Dani Levy undertakes a challenging task with My Fuehrer to make an
historical comedy out of a Jew’s interactions with Hitler during late 1944.
But some challenges are better left unaccepted, and unfortunately My Fuehrer
is one of them.
The film, shown at the 2007 San Francisco Jewish Film Festival and the 2007
Cannes Film Festival, is set in a devastated Berlin—when the Third Reich
hierarchy realizes that their war is all but lost.In a last attempt to
present a confident and aggressive posture to the German citizenry and the
World, Hitler is scheduled to give a rousing, highly choreographed New
Years’ Day speech to one million of his followers and to twelve of Leni
Riefenstahl’s cameras, complete with facades and backdrops of a pre-bombed
Berlin.
However, there is one huge problem: Hitler (Helege Schneider) is depressed
and emotionally incapable of performing this or any other public
responsibility.Goebbels (Sylvester Groth) determines that Hitler requires
the help of his former, Jewish acting teacher, Professor Adolf Gruenbaum
(Ulrich Mühe, The Lives of Others).So a few days before the speech,
Gruenbaum, with his family, is unceremoniously brought from the
Sachsenhausen concentration camp to the Reich Chancellery to prep Hitler for
his performance of a lifetime.
The film chronicles the five days prior to the speech.Gruenbaum’s Actors
Studio techniques uncover Hitler’s deprived and unhappy childhood and Hitler
grows dependent on “his Jew.”Gruenbaum is in the precarious position of
needing to succeed to protect his family, but wanting to fail.
With this premise, the film could have been a comedy or a tragedy, but sadly
it is neither.My Fuehrer lacks the depth of character, analysis and
tension that could have turned this comedy into a drama.
Dani Levy, whose film Alles Auf Zucker (Go for Zucker!

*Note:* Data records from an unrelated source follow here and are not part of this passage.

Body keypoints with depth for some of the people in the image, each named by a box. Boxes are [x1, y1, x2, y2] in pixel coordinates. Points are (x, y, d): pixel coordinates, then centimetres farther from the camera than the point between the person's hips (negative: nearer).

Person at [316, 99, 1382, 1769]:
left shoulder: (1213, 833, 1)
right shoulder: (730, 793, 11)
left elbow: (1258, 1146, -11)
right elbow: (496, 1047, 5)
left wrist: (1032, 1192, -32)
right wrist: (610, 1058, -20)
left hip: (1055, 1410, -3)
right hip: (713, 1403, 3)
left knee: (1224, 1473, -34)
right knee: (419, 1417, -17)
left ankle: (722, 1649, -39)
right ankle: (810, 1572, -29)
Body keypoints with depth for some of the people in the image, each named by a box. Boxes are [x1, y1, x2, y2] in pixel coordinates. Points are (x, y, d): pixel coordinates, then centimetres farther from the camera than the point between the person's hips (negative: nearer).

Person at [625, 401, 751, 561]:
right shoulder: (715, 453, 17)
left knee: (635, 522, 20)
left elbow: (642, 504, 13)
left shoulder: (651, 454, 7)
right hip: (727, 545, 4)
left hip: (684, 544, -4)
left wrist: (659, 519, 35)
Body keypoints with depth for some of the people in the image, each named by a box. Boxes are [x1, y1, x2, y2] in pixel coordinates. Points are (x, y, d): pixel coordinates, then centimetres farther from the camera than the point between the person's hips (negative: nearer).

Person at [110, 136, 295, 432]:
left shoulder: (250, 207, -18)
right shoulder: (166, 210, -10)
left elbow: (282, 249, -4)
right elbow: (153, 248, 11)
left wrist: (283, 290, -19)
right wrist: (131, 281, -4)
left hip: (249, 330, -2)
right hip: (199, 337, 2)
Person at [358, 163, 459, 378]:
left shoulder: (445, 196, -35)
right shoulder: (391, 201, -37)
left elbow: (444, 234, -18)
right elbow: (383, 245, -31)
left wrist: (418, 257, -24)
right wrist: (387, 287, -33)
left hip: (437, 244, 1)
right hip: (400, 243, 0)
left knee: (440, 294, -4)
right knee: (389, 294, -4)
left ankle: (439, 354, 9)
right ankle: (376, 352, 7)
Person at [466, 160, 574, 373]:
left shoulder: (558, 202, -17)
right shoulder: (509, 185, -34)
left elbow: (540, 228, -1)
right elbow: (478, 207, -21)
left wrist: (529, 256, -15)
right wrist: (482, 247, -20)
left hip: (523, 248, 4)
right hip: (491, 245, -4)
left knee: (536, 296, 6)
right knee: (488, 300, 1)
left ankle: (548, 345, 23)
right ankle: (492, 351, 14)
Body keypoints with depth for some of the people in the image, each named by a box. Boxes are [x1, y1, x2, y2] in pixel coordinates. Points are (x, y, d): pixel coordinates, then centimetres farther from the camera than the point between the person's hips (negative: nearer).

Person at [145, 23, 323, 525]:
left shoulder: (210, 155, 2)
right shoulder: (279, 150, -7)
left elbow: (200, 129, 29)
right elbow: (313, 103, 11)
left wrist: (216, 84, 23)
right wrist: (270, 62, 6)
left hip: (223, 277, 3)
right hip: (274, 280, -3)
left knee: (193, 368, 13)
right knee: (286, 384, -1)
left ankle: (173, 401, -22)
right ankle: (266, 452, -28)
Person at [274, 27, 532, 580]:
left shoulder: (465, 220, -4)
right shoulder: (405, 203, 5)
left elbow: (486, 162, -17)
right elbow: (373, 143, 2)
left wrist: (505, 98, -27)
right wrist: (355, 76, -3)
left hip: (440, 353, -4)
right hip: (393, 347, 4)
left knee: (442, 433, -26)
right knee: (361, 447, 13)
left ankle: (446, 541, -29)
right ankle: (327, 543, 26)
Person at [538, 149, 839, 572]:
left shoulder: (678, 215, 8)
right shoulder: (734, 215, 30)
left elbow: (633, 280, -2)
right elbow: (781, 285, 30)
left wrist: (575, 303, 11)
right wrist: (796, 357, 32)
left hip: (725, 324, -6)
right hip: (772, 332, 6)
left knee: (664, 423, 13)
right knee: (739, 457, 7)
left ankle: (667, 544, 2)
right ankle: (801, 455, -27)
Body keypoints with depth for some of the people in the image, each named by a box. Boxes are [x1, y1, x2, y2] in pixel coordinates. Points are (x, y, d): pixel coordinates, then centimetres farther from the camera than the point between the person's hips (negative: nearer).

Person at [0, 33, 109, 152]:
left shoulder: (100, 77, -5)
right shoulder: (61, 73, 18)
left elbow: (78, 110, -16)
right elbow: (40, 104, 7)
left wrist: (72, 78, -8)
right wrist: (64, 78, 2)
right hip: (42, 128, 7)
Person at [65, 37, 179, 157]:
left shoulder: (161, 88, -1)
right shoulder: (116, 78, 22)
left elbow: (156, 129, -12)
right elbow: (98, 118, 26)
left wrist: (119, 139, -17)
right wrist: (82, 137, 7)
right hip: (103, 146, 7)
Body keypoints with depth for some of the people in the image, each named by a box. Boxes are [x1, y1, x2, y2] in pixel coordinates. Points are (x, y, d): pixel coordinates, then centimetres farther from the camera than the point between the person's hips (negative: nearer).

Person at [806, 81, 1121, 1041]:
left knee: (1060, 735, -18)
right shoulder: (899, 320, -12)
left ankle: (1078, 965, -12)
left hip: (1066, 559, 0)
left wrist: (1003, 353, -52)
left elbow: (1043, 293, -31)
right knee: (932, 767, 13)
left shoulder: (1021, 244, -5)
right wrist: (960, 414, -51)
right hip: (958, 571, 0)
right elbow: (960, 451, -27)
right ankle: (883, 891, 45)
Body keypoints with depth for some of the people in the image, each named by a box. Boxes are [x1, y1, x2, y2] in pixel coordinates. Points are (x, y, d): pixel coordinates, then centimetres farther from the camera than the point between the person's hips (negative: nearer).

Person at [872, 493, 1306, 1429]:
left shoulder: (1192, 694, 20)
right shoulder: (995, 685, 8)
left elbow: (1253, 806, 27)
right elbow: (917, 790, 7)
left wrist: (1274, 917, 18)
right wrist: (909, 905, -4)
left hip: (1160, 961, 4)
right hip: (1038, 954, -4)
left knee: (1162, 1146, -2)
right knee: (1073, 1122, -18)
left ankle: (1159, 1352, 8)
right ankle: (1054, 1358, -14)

An Unorthodox Comedy)
swept the German Film Awards (Deutscher Filmpreis) last year, with
statuettes for best direction, best screenplay and best film, said about My
Fuehrer “I think ultimately, the time is always ripe for a good comedy,
especially about painful topics and ones which somehow stagnate in public
discussion. I wanted to look at this horrible time with a comic eye. I had
the feeling I decomposed it from the inside. I went into this power
apparatus and raged in it as a Jew and then displayed it. I had the
opportunity to pull it out of its landmarked box”.
Yet, My Fuehrer’s humor does not make Hitler laugh-out-loud
ludicrous—which in my mind is the only way Gruenbaum’s situation could be
the least bit funny.Picture, if you will, Danny Kaye playing
Gruenbaum…boldly cavorting around the Reich Chancellery and running rings
around Hitler…that would be funny.But Gruenbaum’s eyes, sad and fearful
with the recognition of his precariousness, prevent the audience from
enjoying the amusing details of the film.Yes, Hitler playing with toy
battleships in his bath could be comical, and Eva Braun complaining about
Hitler’s sexual inadequacy could be laughable, and the Nazis’ exaggerated
reliance on hierarchy and bureaucracy could be satirically clever, and
Hitler having half his moustache accidentally shaved off could be silly
slapstick humor…but not when directly and simultaneously juxtaposed with
Hitler’s absolute power over life and death.
My Fuehrer has some interest because of its novel attempt to view a
catastrophic situation with humor; however, the disappointing result
illustrates just how difficult it is to view evil squarely and laugh at it.
On balance, the film’s realism is more compelling than its comedy.